Document passage
Now, the US and NATO stance in the negotiations of standing firm on its expansion policy, constant and sound support to Ukraine with resources, equipment and military personnel, point to the failure of diplomatic dialogues, leaving Russia without the security guarantees it so badly needs, so responses and measures of all kinds are already being prepared to get those guarantees for itself.

If we try to visualize the scenarios of response to the Western refusal to accept the guarantees requested by Russia, we should first of all consider the diplomatic, political and economic retaliatory measures that would seek to return to the US and Europe the damage that the West provokes and would cause to Russia with the sanctions. However, the military scenario is, with good reason, the one that most interests public opinion, and in that sense I estimate that in the first instance Russia will maintain and strengthen the presence of its forces in the western and southern districts, increasing exercises and prioritizing the modernization of equipment and weaponry in this hypothetical front with NATO.

What are the red lines raised by Russia that we will have to pay attention to?

The most important red lines at the moment, and the ones we should all be watching out for, are first of all the end of NATO’s eastward expansion, especially in the post-Soviet space, but above all the express prohibition not to include Ukraine and Georgia in the North Atlantic Treaty Organization; the other line has to do with the emplacement of short and medium range missiles near the Russian borders, in Ukraine itself or the Baltic countries, given Moscow’s location the flight time of those missiles to the Russian capital would be only a few minutes making defense very difficult, which is why the security concerns of the Russians are more than justified.

The problem is that the US and NATO are not willing to accept Russia’s red lines, which they demonstrate with their statements and actions, first of all they do not renounce their policy of eastward expansion, and do not exclude the possible admission of Ukraine, they also invite Sweden and Finland to renounce their historical relative neutrality and join NATO definitively, breaking with the role they have traditionally played in the European security system.

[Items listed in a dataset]
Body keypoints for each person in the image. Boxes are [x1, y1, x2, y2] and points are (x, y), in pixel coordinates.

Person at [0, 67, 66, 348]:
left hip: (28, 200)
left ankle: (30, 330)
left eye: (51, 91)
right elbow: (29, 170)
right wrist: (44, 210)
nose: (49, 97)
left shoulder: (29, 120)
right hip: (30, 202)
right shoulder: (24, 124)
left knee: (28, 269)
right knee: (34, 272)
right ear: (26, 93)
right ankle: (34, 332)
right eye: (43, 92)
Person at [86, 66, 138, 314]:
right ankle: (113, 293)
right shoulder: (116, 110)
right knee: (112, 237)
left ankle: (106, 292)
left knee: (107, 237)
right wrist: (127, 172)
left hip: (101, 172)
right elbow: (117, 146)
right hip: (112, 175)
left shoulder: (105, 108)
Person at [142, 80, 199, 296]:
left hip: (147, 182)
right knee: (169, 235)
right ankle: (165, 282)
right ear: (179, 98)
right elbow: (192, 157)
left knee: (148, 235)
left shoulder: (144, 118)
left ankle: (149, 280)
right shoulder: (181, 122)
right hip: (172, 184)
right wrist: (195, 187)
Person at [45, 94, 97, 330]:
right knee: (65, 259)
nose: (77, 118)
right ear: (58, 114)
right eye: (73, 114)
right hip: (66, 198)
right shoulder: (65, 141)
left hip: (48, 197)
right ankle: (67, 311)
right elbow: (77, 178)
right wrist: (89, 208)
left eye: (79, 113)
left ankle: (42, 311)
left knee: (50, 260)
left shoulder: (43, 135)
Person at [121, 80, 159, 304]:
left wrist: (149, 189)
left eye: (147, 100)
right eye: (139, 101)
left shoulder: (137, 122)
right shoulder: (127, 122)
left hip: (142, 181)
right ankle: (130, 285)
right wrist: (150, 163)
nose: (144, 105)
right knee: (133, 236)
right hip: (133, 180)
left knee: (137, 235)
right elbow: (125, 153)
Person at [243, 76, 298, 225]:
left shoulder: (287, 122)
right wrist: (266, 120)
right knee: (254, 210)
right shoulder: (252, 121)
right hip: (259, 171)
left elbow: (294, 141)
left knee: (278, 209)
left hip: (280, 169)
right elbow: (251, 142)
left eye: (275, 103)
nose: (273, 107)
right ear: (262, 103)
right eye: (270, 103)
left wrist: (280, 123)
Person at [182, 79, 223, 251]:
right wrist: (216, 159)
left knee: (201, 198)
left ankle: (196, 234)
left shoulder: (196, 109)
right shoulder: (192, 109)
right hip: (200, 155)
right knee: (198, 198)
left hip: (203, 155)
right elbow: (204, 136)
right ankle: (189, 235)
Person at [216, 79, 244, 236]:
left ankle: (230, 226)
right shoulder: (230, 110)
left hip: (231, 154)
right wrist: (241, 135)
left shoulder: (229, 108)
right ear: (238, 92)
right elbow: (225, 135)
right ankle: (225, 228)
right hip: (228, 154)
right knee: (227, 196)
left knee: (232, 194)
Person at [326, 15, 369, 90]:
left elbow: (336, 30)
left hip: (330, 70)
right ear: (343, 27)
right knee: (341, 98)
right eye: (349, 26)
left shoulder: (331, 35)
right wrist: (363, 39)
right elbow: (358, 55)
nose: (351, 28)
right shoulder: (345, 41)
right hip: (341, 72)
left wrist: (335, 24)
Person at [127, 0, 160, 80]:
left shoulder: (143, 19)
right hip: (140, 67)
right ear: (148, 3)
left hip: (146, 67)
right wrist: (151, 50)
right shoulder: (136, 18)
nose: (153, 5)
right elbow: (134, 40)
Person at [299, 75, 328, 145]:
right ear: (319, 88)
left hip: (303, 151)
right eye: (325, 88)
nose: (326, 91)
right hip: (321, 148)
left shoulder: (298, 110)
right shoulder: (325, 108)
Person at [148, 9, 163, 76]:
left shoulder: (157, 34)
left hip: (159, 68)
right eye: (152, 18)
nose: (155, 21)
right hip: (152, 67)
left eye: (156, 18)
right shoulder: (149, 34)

Activity 1
Which countries are named individually in the passage on Russia's red lines?
Activity 2
Reproduce everything in the passage on Russia's red lines from "The most important" down to "more than justified.".
Use only the passage on Russia's red lines, not the listing.

Exercise answer 1
The US, Russia, Ukraine, Georgia, Sweden and Finland.

Exercise answer 2
The most important red lines at the moment, and the ones we should all be watching out for, are first of all the end of NATO’s eastward expansion, especially in the post-Soviet space, but above all the express prohibition not to include Ukraine and Georgia in the North Atlantic Treaty Organization; the other line has to do with the emplacement of short and medium range missiles near the Russian borders, in Ukraine itself or the Baltic countries, given Moscow’s location the flight time of those missiles to the Russian capital would be only a few minutes making defense very difficult, which is why the security concerns of the Russians are more than justified.